Partial truckload and full truckload now comprise over a quarter of the total business with cross-border and supply chain services contributing to the rest. If we look at the growth in the last three years, partial truckload and cross-border (on a lower base) grew the fastest, more than doubling and tripling, respectively.

The road ahead

Delhivery has been into a long investment phase and that had an impact on its ability to earn cash for its shareholders.

However, the firm’s adjusted EBITDA turned positive for the year ended March 31, 2022 and despite a string of expansion projects at play it has strong tailwinds to grow from here to justify its rich valuations.

The firm still has a large headroom to grow in the fragmented market it operates in. The direct logistics market is projected to more than triple in size from $216 billion in FY20 to $365 billion by FY26. The market size of organized players for road transport, warehousing and supply chain is expected to grow six-fold in the same period, though it is likely to still remain in single digits as a proportion of the total.

Naysayers

But not everyone is convinced of its valuations and the growth trajectory.

A Mumbai-based brokerage has a hold rating on the stock with a price target near its IPO price. It has pencilled in a potential profit pool of Rs 6,300 crore. of which Delhivery’s B2C-heavy business can corner around a quarter, as per its base case scenario. The brokerage was particularly impressed by the fact that Delhivery captured nearly 90% of incremental 3PL ecommerce distribution market over the last three years.

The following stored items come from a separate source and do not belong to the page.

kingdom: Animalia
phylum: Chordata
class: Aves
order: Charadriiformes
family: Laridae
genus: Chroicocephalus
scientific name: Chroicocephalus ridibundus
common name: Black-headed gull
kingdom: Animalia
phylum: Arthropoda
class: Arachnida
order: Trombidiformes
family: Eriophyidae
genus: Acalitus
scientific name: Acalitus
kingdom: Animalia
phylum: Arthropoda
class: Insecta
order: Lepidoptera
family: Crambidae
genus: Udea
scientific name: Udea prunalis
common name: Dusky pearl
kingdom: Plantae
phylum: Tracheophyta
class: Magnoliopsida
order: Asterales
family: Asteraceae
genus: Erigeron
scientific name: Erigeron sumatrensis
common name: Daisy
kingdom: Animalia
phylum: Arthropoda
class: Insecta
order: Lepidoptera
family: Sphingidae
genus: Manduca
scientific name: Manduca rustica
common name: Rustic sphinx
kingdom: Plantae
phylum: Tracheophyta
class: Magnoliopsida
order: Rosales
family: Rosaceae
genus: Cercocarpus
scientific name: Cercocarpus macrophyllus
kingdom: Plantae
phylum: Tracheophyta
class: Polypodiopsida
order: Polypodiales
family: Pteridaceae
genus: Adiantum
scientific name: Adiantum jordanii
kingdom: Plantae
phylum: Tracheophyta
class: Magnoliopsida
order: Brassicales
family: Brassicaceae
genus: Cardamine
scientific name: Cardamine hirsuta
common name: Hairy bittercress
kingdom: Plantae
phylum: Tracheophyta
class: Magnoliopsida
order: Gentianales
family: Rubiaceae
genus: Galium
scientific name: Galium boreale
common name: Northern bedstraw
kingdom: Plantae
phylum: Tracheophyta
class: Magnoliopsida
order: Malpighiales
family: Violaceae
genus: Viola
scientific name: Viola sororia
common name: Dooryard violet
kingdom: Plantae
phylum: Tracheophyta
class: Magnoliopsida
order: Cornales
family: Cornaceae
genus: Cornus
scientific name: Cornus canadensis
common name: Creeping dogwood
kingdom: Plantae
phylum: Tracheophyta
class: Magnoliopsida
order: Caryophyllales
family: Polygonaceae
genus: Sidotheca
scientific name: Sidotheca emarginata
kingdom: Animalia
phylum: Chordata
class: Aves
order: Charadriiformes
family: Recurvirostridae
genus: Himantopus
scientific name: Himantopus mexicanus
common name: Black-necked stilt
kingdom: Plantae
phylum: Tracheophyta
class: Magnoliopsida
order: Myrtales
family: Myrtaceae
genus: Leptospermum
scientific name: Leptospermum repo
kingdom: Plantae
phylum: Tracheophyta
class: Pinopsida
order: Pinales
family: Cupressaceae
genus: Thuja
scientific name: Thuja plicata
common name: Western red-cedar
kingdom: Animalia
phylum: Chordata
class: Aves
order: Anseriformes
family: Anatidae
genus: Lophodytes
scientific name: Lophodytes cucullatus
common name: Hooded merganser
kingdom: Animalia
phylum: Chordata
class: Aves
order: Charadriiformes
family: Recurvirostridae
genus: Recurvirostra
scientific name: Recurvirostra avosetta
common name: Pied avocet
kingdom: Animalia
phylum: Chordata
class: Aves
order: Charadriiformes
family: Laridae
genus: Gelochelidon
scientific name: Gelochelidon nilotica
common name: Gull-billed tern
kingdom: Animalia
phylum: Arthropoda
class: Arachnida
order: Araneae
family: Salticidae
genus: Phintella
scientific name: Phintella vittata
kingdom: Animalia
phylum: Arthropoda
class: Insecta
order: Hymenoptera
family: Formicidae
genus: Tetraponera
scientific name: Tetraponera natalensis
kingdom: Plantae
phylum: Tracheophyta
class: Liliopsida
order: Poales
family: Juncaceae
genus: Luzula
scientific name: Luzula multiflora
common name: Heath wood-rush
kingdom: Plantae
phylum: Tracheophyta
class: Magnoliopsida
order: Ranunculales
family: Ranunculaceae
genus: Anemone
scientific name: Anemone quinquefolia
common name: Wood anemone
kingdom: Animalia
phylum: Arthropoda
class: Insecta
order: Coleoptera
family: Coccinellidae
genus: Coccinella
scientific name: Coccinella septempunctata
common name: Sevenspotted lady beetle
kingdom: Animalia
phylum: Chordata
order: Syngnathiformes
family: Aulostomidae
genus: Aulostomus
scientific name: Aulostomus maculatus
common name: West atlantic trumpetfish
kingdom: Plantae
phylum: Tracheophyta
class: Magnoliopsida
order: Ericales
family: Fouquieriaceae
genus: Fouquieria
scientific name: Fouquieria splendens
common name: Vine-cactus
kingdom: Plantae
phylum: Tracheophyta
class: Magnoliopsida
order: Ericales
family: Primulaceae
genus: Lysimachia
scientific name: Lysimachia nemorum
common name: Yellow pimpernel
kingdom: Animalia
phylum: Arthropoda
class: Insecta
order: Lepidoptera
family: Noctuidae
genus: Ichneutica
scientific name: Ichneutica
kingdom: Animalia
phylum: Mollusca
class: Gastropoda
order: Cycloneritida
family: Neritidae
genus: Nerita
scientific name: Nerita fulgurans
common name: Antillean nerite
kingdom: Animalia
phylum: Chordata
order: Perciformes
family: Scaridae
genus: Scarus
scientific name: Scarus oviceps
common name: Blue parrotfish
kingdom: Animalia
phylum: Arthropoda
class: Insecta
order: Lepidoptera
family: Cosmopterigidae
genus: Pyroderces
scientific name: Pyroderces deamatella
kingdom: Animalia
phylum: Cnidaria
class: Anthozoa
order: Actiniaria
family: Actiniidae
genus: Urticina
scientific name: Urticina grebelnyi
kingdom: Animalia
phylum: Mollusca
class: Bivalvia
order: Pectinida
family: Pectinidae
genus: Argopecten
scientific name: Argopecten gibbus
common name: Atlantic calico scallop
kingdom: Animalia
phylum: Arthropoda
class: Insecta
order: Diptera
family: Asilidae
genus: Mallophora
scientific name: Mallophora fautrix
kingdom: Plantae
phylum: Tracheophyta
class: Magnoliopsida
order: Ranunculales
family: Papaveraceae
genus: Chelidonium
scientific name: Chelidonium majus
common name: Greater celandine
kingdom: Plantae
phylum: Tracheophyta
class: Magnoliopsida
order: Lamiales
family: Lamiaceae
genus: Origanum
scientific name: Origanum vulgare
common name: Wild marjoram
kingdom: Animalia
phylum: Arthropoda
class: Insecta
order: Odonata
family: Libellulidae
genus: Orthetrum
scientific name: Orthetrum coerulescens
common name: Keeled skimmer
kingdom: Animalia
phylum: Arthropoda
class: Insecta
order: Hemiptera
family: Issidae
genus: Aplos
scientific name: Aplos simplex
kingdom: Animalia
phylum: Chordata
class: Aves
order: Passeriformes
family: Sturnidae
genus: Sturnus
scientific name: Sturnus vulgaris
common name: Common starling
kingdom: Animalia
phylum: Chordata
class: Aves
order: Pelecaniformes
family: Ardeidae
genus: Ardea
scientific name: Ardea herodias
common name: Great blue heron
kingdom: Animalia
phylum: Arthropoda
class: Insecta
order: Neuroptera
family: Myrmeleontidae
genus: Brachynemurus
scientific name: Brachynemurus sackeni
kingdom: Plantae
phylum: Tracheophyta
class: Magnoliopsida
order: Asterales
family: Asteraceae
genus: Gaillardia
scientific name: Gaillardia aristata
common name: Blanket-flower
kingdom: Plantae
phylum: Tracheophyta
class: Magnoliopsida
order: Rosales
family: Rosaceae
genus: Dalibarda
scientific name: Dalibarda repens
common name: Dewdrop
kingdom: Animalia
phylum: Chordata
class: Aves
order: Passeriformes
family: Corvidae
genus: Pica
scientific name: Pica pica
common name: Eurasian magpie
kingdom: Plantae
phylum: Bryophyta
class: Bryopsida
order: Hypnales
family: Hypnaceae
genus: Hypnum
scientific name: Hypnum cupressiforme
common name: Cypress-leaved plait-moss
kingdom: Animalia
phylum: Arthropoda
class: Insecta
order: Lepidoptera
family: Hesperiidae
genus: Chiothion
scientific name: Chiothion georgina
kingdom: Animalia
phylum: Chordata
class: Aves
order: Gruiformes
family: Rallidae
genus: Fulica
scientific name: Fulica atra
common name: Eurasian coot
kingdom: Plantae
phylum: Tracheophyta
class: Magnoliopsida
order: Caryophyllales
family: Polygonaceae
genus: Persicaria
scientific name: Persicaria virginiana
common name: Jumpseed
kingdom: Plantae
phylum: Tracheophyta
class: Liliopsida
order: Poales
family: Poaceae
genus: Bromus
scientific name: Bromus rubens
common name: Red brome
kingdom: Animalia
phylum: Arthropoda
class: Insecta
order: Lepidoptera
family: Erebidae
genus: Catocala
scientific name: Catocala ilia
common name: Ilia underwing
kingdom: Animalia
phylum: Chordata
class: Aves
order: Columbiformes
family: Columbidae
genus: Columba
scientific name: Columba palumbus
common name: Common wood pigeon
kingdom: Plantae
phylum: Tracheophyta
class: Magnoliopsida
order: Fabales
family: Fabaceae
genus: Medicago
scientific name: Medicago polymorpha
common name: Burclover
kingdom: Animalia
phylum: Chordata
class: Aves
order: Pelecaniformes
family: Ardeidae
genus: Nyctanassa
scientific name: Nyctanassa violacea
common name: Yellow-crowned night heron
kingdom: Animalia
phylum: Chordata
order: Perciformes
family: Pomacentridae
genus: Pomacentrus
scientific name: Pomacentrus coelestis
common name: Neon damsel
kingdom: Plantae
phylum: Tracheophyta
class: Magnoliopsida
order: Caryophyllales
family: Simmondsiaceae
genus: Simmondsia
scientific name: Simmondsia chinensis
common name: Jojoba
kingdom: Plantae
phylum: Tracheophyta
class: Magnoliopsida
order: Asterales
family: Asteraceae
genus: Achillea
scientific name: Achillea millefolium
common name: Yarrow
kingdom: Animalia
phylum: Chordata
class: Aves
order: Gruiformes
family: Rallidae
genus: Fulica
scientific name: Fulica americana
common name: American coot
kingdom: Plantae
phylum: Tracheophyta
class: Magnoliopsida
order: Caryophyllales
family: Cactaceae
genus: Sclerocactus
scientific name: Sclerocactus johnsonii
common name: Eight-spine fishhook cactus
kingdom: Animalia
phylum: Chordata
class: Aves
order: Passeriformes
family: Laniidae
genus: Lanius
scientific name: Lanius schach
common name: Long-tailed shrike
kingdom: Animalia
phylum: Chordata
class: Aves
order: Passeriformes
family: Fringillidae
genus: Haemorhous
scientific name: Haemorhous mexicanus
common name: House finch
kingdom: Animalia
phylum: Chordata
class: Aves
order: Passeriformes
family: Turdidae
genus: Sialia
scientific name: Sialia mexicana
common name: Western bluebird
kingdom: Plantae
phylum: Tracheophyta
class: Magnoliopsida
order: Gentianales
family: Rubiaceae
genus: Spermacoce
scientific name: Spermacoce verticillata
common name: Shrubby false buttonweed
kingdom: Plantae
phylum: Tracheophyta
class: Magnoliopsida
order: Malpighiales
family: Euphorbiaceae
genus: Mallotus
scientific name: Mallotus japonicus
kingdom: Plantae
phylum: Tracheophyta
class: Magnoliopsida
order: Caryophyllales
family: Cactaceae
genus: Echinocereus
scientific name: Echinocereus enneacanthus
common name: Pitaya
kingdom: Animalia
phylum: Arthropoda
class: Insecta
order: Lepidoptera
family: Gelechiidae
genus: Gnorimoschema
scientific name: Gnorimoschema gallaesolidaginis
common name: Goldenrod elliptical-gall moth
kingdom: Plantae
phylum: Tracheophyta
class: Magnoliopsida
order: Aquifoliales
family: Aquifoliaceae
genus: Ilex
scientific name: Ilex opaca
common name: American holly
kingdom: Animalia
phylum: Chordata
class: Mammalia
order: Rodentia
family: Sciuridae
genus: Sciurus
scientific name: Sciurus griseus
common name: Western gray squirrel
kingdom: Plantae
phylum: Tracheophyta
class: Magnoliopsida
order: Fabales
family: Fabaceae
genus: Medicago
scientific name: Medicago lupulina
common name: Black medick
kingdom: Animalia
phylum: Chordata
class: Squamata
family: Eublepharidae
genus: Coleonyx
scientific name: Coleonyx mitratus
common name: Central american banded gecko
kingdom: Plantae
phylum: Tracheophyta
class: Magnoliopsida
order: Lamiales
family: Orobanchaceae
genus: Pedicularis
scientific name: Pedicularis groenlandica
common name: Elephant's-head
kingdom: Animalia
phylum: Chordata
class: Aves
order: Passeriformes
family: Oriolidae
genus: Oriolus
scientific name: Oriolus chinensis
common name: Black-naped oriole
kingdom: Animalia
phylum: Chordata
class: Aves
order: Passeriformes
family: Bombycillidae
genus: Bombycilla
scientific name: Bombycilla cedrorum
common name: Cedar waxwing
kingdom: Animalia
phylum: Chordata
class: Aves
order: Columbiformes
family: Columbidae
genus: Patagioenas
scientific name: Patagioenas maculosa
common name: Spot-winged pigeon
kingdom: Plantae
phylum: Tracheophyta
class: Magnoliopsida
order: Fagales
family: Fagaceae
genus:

But it noted that SMEs drive B2B profitability in India. While Delhivery can capture a bit of the market given the profit pool is smaller, the portion to be added is incremental. Moreover, 3PL and cross-border businesses are driven by large enterprise accounts and profit margins are low due to high competition. The upside surprise could be were Delhivery gets as much as 60% of the profit pool. In that case, the company’s share price could double.

IIFL Securities, which initiated coverage on the stock last month, put a sell sign on the counter despite liking the company’s focus on automation, scale and vigour for growth. Delhivery, it said in a June 2 report, was “walking a tight rope, given the execution challenges. The risk reward is unfavourable, and we would await a better entry point.”

The brokerage expects Delhivery’s sales growing 27% per annum over the next three years, with gradual improvement in the cost-to-income ratio.

Net-net, how the firm’s plan to replicate its B2C model works in other segments of the logistics industry—B2B express, supply chain and cross-border offering will be the key to deciphering Delhivery’s valuations and taking a call on its future.